Invoices and purchase orders dating back to mid-March show GovGuam bought more than a million dollars in medical supplies and PPEs from Mr. Sobti's company, International Royal Inc., dba Royal Bics.
A list of his business licenses disclosed by the Guam Department of Revenue and Taxation shows he does not have a license to sell medical supplies. He also did not have a license to sell PPEs, hand sanitizers, gloves, or face masks until two weeks ago, on August 6, 2020.
Mr. Sobti also sold more than $2.5 million in medical supplies to the Commonwealth government. He did not have a business license there at all.
Federal funds entrusted to both governments were used to make the purchases. Part of the procurement process requires verification that the vendor doing business with the government has a business license to do so.

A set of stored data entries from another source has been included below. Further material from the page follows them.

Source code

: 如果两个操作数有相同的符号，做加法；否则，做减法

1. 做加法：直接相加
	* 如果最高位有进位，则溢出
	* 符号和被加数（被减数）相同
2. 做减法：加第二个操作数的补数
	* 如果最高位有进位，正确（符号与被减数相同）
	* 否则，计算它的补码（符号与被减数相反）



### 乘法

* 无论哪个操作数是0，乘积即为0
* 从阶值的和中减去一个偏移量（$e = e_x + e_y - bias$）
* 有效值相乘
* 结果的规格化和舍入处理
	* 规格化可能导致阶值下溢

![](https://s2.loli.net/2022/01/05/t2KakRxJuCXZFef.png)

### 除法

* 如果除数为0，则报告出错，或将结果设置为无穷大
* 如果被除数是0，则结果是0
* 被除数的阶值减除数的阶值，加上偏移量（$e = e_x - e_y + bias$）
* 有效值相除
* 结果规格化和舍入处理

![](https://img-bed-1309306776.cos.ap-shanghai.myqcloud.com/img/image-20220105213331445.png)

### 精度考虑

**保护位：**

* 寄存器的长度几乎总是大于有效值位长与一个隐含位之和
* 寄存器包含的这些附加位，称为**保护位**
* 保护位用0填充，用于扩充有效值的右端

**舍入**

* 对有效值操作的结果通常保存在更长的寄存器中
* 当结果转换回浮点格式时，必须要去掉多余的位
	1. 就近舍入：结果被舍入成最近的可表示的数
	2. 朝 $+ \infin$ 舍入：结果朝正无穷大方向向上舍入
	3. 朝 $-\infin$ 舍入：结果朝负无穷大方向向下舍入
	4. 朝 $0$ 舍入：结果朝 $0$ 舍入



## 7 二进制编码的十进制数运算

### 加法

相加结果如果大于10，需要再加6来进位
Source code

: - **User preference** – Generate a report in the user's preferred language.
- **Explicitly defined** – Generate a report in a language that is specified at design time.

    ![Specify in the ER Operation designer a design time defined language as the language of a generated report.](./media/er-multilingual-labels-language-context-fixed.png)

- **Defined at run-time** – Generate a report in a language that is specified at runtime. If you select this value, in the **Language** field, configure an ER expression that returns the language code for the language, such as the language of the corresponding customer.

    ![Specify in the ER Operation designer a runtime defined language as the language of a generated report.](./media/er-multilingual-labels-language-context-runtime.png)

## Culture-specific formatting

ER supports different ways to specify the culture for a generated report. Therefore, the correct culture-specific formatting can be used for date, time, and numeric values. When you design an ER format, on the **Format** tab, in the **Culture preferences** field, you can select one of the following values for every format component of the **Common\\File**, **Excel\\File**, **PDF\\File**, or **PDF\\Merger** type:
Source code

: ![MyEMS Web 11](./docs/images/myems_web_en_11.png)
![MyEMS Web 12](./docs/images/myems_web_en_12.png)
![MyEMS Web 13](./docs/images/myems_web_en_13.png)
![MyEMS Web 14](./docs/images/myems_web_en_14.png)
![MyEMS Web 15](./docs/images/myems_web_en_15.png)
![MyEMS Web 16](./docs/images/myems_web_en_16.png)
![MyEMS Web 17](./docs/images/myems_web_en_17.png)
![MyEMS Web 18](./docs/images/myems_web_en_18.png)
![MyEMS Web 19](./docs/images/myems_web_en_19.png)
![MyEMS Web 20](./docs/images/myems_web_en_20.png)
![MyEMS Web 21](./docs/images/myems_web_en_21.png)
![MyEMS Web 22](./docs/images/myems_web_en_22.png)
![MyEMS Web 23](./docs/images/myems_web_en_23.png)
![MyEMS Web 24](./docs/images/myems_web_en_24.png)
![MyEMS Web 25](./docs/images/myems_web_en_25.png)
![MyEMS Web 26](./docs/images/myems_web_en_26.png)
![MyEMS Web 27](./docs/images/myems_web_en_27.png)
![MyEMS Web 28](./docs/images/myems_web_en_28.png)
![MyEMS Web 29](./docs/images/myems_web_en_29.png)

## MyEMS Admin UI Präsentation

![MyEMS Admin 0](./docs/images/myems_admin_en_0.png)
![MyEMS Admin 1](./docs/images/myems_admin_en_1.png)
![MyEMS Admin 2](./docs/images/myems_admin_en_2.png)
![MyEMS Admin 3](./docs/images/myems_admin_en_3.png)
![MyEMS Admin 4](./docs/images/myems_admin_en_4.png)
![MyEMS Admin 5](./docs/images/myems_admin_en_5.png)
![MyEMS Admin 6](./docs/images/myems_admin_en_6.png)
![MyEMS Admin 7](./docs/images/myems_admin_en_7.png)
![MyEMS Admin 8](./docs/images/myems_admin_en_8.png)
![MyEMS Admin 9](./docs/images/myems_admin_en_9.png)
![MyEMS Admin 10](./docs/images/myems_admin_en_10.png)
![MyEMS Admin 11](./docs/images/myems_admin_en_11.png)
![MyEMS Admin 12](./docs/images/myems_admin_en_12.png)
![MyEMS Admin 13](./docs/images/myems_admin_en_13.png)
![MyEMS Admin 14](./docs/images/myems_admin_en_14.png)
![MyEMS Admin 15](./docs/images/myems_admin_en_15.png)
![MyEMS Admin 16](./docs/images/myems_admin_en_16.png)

At the start of the public health emergency on Guam, several Guam businesses complained that their imports of PPEs and medical supplies were being seized at the Guam international airport by government officials. Then-public health director Linda DeNorcey explained that unauthorized products could not be imported and companies without business licenses to sell authorized PPEs and medical supplies would not be allowed to bring in such supplies.
Guam Gov. Lou Leon Guerrero's spokeswoman Krystal Paco said she will check this issue with the relevant agencies and respond. CNMI Gov. Ralph Torres's office did not answer the phone.
According to emergency procurement procedures that have been in place for decades, government agencies needing to purchase equipment and supplies during an emergency are supposed to call businesses from existing vendor lists of businesses registered with the government. In order to be registered with the government, vendors must complete an application that includes the submission of their business licenses indicating they are a bonafide business and they are licensed to sell certain products or services.
Mr. Sobti would not have been on any vendor list in either the governments of Guam or the CNMI from the start of the pandemic. So then the question remains how or why he was contacted for any emergency or standard procurement when he could not have been on any vendor list and does not have a business license for these purposes.
The Guam Department of Education recently purchased more than $800,000 in PPEs and medical supplies from Mr. Sobti. Superintendent Jon Fernandez two weeks ago provided a list of purchase orders made to Mr. Sobti and promised a further breakdown of the purchases and records of procurement that led to the purchases. These records would indicate when the purchase orders were made, when bid documents were submitted, and when Mr. Sobti was selected to sell medical supplies and PPEs to DOE.
Mr. Fernandez has not responded to Kandit's request for follow up.